Recepcionistas, meseros, camareras: en aquel viejo hotel del centro, todos tienen algo extraño qué contar. Entro a tomar un café para hacer tiempo. Al segundo sorbo me cuentan la historia de una sombra, la sombra de un fraile que inquieta las noches de los huéspedes.

Me parece completamente natural. Se ha abierto la ciudad y por necesidad los fantasmas tienen que salir a estirar las piernas.

Me gustan estas historias del México antiguo. Todo parece acomodarse para que sucedan. El Gillow fue inaugurado en 1869. Su propietario era el joyero inglés Thomas Gillow.

Cuando la Reforma echó abajo los muros de numerosos conventos, la Casa de Ejercicios Espirituales de los jesuitas, anexa al bello templo barroco de La Profesa, fue incluida en los edificios que debían caer.

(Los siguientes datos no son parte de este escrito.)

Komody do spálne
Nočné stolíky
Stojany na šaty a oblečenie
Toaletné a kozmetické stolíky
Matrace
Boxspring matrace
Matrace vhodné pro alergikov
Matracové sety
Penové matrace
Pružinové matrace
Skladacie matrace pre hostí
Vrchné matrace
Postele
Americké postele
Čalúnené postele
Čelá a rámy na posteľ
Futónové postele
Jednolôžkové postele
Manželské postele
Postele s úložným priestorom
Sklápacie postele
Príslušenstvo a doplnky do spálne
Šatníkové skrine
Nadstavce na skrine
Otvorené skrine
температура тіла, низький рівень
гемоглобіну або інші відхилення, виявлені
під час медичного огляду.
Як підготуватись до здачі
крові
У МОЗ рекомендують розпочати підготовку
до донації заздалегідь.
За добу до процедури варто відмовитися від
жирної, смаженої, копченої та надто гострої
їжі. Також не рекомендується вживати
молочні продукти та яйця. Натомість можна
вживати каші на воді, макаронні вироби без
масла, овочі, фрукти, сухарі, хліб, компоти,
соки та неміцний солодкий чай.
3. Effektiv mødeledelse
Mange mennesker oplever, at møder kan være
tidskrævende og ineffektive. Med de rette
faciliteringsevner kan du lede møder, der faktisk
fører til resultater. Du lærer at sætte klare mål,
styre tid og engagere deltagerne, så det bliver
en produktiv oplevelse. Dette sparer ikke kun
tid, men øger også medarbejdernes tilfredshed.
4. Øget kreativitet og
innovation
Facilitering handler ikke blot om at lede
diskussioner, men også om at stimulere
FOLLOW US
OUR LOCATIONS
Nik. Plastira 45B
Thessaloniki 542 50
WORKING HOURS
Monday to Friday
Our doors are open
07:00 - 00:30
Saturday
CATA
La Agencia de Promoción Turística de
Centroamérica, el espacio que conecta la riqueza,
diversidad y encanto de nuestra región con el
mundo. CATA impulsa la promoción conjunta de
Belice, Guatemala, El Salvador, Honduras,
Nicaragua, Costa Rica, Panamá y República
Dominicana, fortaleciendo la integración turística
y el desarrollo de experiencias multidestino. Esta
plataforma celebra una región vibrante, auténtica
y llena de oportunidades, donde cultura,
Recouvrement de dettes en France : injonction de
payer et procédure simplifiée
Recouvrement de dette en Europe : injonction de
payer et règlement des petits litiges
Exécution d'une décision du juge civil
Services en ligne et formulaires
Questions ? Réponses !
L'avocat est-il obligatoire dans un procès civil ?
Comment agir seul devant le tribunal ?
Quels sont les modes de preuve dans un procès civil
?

En donde estuvo la Casa de Ejercicios, bajo la torre del campanario, quedó un amplio baldío que el gobierno puso en venta. Unos metros más allá se abrió en un santiamén la calle del Cinco de Mayo.

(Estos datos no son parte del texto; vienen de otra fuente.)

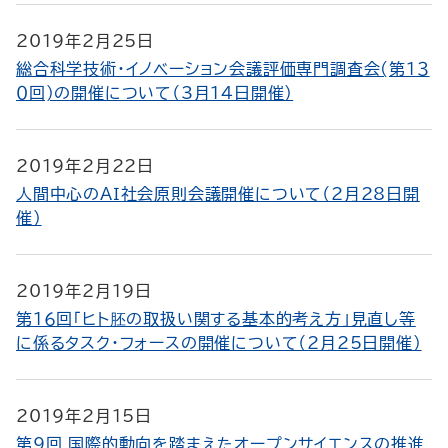
2019年2月25日
総合科学技術・イノベーション会議評価専門調査会(第１３
０回)の開催について（3月14日開催）
2019年2月22日
人間中心のＡＩ社会原則会議開催について（2月28日開
催）
2019年2月19日
第１６回「ヒト胚の取扱い関する基本的考え方」見直し等
に係るタスク・フォースの開催について（2月25日開催）
2019年2月15日
第9回 国際的動向を踏まえたオープンサイエンスの推進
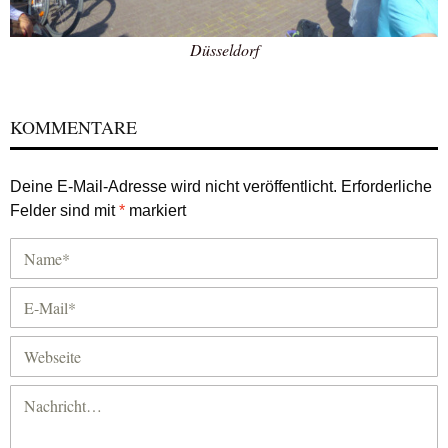
Düsseldorf
KOMMENTARE
Deine E-Mail-Adresse wird nicht veröffentlicht.
Erforderliche
Felder sind mit
*
markiert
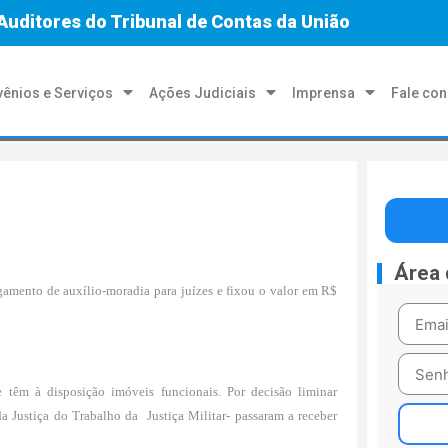
Auditores do Tribunal de Contas da União
ênios e Serviços
Ações Judiciais
Imprensa
Fale co
Área
gamento de auxílio-moradia para juízes e fixou o valor em R$
têm à disposição imóveis funcionais. Por decisão liminar
 da Justiça do Trabalho da Justiça Militar- passaram a receber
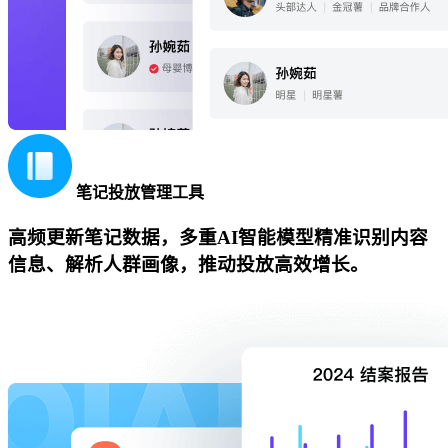
笔记投放管理工具
高频更新笔记数据，多重AI智能模型精准识别内容
信息、解析人群画像，推动投放高效增长。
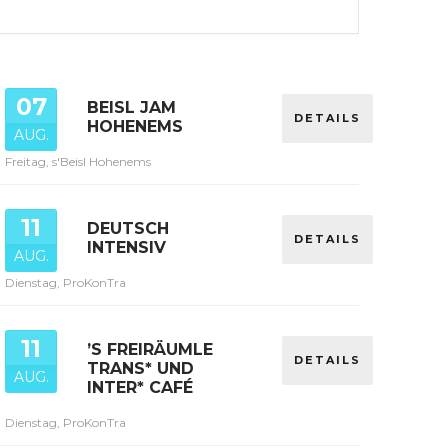
07
BEISL JAM
DETAILS
HOHENEMS
AUG.
Freitag, s'Beisl Hohenems
11
DEUTSCH
DETAILS
INTENSIV
AUG.
Dienstag, ProKonTra
11
’S FREIRÄUMLE
DETAILS
TRANS* UND
AUG.
INTER* CAFÉ
Dienstag, ProKonTra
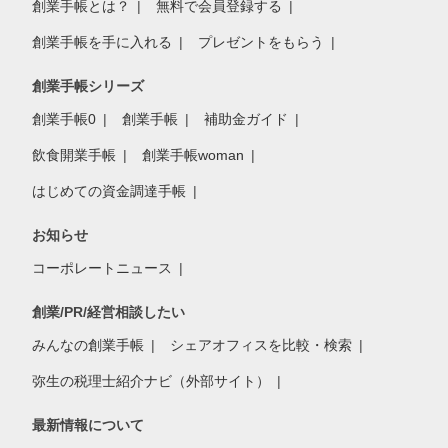
創業手帳とは？
無料で会員登録する
創業手帳を手に入れる
プレゼントをもらう
創業手帳シリーズ
創業手帳0
創業手帳
補助金ガイド
飲食開業手帳
創業手帳woman
はじめての資金調達手帳
お知らせ
コーポレートニュース
創業/PR/経営相談したい
みんなの創業手帳
シェアオフィスを比較・検索
弥生の税理士紹介ナビ（外部サイト）
最新情報について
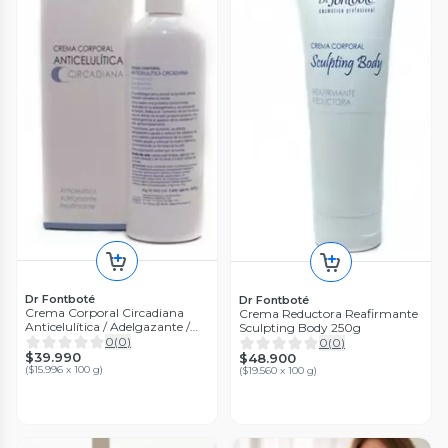
Dr Fontboté
Dr Fontboté
Crema Corporal Circadiana
Crema Reductora Reafirmante
Anticelulítica / Adelgazante /
Sculpting Body 250g
Reafirmante 250g
0
(
0
)
0
(
0
)
$39.990
$48.900
(
$15.996 x 100 g
)
(
$19.560 x 100 g
)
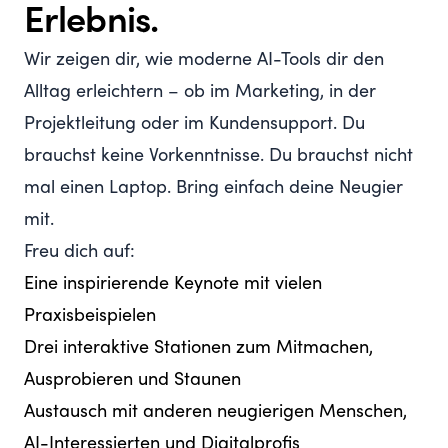
Erlebnis.
Wir zeigen dir, wie moderne AI-Tools dir den
Alltag erleichtern – ob im Marketing, in der
Projektleitung oder im Kundensupport. Du
brauchst keine Vorkenntnisse. Du brauchst nicht
mal einen Laptop. Bring einfach deine Neugier
mit.
Freu dich auf:
Eine inspirierende Keynote mit vielen
Praxisbeispielen
Drei interaktive Stationen zum Mitmachen,
Ausprobieren und Staunen
Austausch mit anderen neugierigen Menschen,
AI-Interessierten und Digitalprofis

Gillow calculó las posibilidades de abrir un hotel en la esquina del nuevo boulevard. Le encargó el proyecto al entonces de moda Ramón Rodríguez Arangoiti.

El hotel aparece en varias fotos de fines del siglo XIX. En la época de la Revolución, todos los grandes generales pararon con sus baúles y sus maletas en alguna de sus habitaciones. Así que cuenta, digamos, con varios fantasmas posibles. Pero el mejor de ellos es el del fraile.

En 1799, el bibliófilo José Mariano Beristáin y Souza fue el primero en hablar de un crimen cometido en La Profesa medio siglo atrás: en 1743. Relató Beristáin que una noche de invierno se encontró “asesinado brutalmente en su mismo aposento de la Casa” al insigne prelado Nicolás Segura, famoso en la ciudad por su vivísima oratoria.

La noticia llegó a todos los rincones de la metrópoli. La gente corrió en busca de detalles: “Muerto a palos, a heridas y sofocado”, informaban los curiosos. Entre la multitud, el portero de la Casa de Ejercicios, el lego Juan Ramos, masculló entre dientes: “En el monte está quien el monte quema”.

Según el historiador Francisco Sosa, aquella frase causó tanto efecto que el vulgo la acuñó durante todo el siglo siguiente. Sobre todo porque cinco días después de pronunciarla, el lego Ramos amaneció, tendido también en su aposento, con los ojos desorbitados y un grueso cordel en el cuello.

El virrey ordenó que aquello se aclarara de inmediato. Los “justicias” fueron y vinieron. Un siglo después Luis González Obregón recibió el legajo de la causa criminal, de manos de otro bibliófilo: José María de Agreda Sánchez. El legajo estaba trunco. Pero informaba que a solo unos días del inicio de las pesquisas, un cúmulo de indicios permitió anunciar que el asesino era el Coadjutor temporal de la Compañía, Joseph Villaseñor, un hombre “de genio osado, ánimo doble, ‘sixoso’ con los hermanos, irreverente con los sacerdotes”, que bebía, hablaba pestes de Segura y tenía tan malas costumbres “que avía dos años que no se confesaba”.

Villaseñor y el lego habían matado al prelado Segura. Esto se supo porque algunas joyas y un bálsamo que habían pertenecido a este aparecieron en la celda de Ramos, y porque había rastros de sangre en las ropas de Villaseñor. Villaseñor había matado a su cómplice para que no hablara.

Beristáin y Souza escribió que el cadáver de Segura se conservaba incorrupto en la capilla de San Sebastián, en La Profesa. Sosa escribe que en un reconocimiento practicado en la cripta en 1850 se volvió a encontrar el cuerpo, y se mantenía en perfecto estado.

Hoy, todos en el hotel tienen algo qué contar. Doy fe de que al segundo sorbo de café a mí también se me apareció el fantasma del Hotel Gillow –aunque haya sido solo bajo la forma de un cuento de espantos.